## Descrizione del compito
Estragga il testo di tutte le voci, riproducendone ogni riga senza alcuna modifica. Ometta le immagini dalla risposta.

## Voci da elaborare
=======
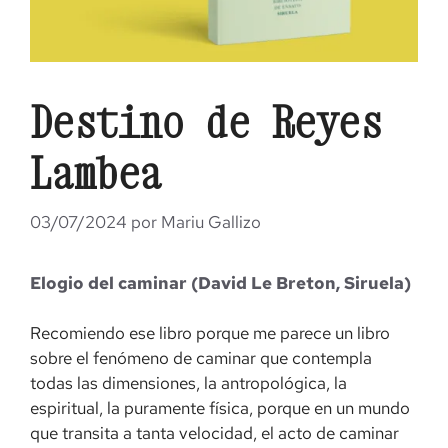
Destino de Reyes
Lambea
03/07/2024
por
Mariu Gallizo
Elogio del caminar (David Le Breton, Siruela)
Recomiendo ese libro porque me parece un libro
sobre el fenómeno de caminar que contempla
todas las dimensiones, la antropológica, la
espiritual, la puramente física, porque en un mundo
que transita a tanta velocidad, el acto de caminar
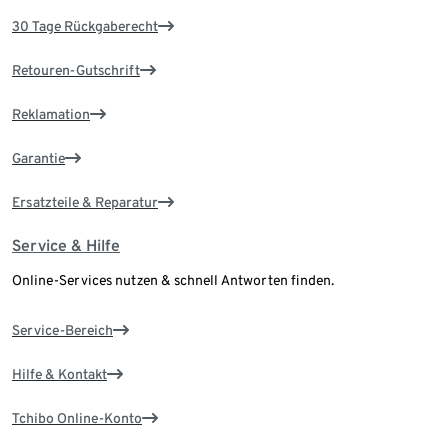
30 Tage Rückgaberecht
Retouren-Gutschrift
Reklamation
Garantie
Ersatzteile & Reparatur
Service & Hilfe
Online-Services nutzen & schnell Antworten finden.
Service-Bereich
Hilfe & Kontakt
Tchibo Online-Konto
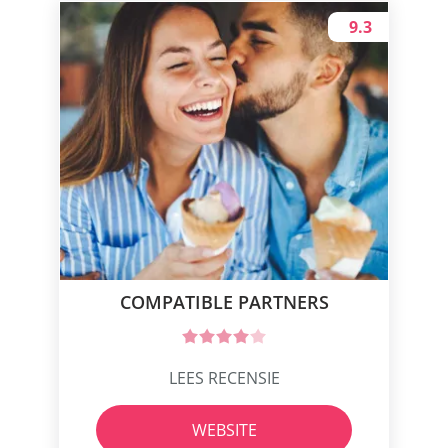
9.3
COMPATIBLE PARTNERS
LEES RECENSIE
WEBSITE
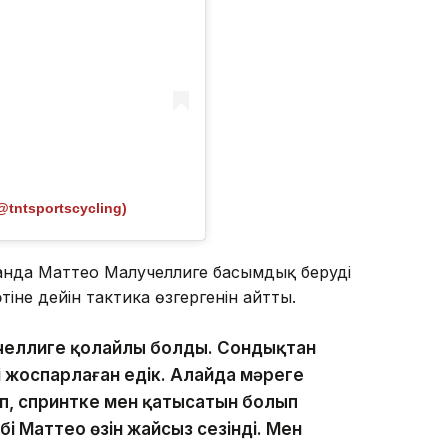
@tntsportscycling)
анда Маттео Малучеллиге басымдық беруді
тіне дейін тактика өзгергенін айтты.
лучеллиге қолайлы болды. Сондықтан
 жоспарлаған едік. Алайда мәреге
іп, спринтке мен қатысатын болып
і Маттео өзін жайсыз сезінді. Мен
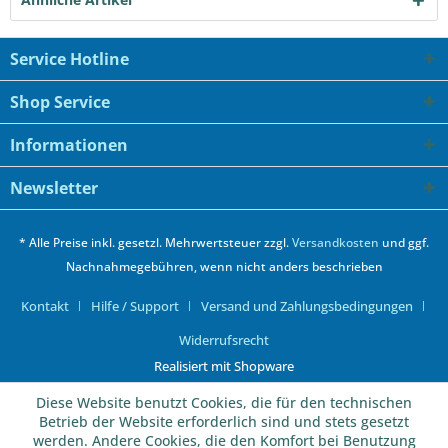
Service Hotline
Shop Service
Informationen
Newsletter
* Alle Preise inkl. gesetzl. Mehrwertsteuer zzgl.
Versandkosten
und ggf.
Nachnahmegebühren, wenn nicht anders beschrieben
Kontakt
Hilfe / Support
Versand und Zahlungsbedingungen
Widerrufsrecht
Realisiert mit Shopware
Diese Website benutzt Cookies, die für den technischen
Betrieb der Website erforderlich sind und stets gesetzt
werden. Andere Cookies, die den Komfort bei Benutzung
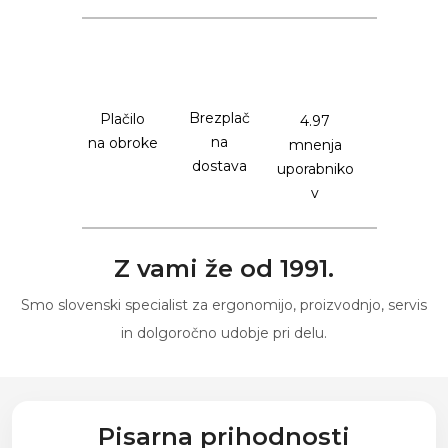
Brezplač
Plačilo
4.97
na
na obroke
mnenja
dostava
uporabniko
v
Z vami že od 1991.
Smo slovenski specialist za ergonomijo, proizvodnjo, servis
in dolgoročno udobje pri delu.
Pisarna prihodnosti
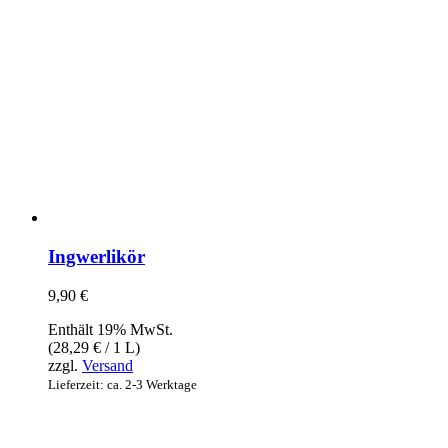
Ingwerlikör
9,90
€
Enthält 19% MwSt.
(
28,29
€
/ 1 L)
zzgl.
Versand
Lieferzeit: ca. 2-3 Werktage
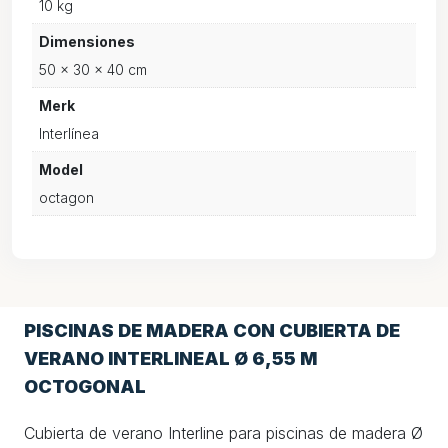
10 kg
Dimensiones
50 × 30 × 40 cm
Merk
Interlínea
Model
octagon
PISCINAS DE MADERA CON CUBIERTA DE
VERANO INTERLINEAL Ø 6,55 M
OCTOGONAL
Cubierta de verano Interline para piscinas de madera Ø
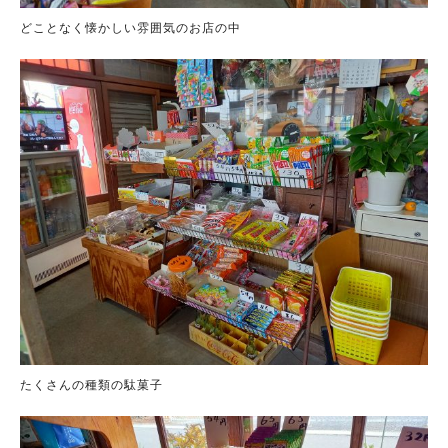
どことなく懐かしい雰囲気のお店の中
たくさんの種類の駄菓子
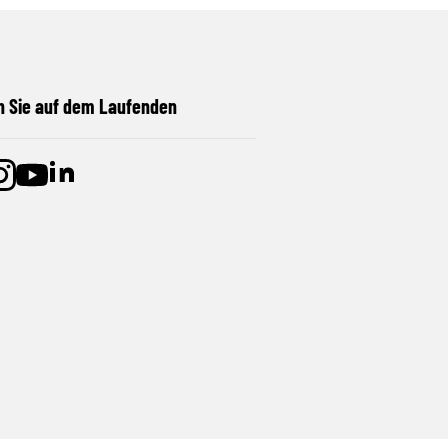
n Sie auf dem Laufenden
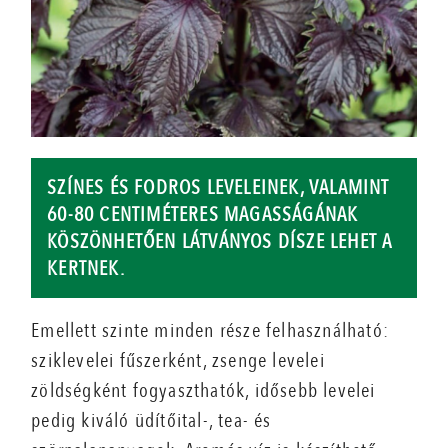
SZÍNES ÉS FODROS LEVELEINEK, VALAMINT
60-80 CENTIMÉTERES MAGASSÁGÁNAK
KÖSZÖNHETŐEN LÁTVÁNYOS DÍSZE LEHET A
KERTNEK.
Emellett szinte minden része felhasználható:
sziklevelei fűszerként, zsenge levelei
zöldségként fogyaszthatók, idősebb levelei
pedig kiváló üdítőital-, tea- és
=======
## La Sua risposta
Destino de Reyes
Lambea
03/07/2024
por
Mariu Gallizo
Elogio del caminar (David Le Breton, Siruela)
Recomiendo ese libro porque me parece un libro
sobre el fenómeno de caminar que contempla
todas las dimensiones, la antropológica, la
espiritual, la puramente física, porque en un mundo
que transita a tanta velocidad, el acto de caminar
30 Tage Rückgaberecht
Retouren-Gutschrift
Reklamation
Garantie
Ersatzteile & Reparatur
Service & Hilfe
Online-Services nutzen & schnell Antworten finden.
Service-Bereich
Hilfe & Kontakt
Tchibo Online-Konto
9.3
COMPATIBLE PARTNERS
LEES RECENSIE
WEBSITE
@tntsportscycling)
анда Маттео Малучеллиге басымдық беруді
тіне дейін тактика өзгергенін айтты.
лучеллиге қолайлы болды. Сондықтан
 жоспарлаған едік. Алайда мәреге
іп, спринтке мен қатысатын болып
і Маттео өзін жайсыз сезінді. Мен
Service Hotline
Shop Service
Informationen
Newsletter
* Alle Preise inkl. gesetzl. Mehrwertsteuer zzgl.
Versandkosten
und ggf.
Nachnahmegebühren, wenn nicht anders beschrieben
Kontakt
Hilfe / Support
Versand und Zahlungsbedingungen
Widerrufsrecht
Realisiert mit Shopware
Diese Website benutzt Cookies, die für den technischen
Betrieb der Website erforderlich sind und stets gesetzt
werden. Andere Cookies, die den Komfort bei Benutzung
Brezplač
Plačilo
4.97
na
na obroke
mnenja
dostava
uporabniko
v
Z vami že od 1991.
Smo slovenski specialist za ergonomijo, proizvodnjo, servis
in dolgoročno udobje pri delu.
Pisarna prihodnosti
Ingwerlikör
9,90
€
Enthält 19% MwSt.
(
28,29
€
/ 1 L)
zzgl.
Versand
Lieferzeit: ca. 2-3 Werktage
10 kg
Dimensiones
50 × 30 × 40 cm
Merk
Interlínea
Model
octagon
PISCINAS DE MADERA CON CUBIERTA DE
VERANO INTERLINEAL Ø 6,55 M
OCTOGONAL
Cubierta de verano Interline para piscinas de madera Ø
どことなく懐かしい雰囲気のお店の中
たくさんの種類の駄菓子
n Sie auf dem Laufenden
SZÍNES ÉS FODROS LEVELEINEK, VALAMINT
60-80 CENTIMÉTERES MAGASSÁGÁNAK
KÖSZÖNHETŐEN LÁTVÁNYOS DÍSZE LEHET A
KERTNEK.
Emellett szinte minden része felhasználható:
sziklevelei fűszerként, zsenge levelei
zöldségként fogyaszthatók, idősebb levelei
pedig kiváló üdítőital-, tea- és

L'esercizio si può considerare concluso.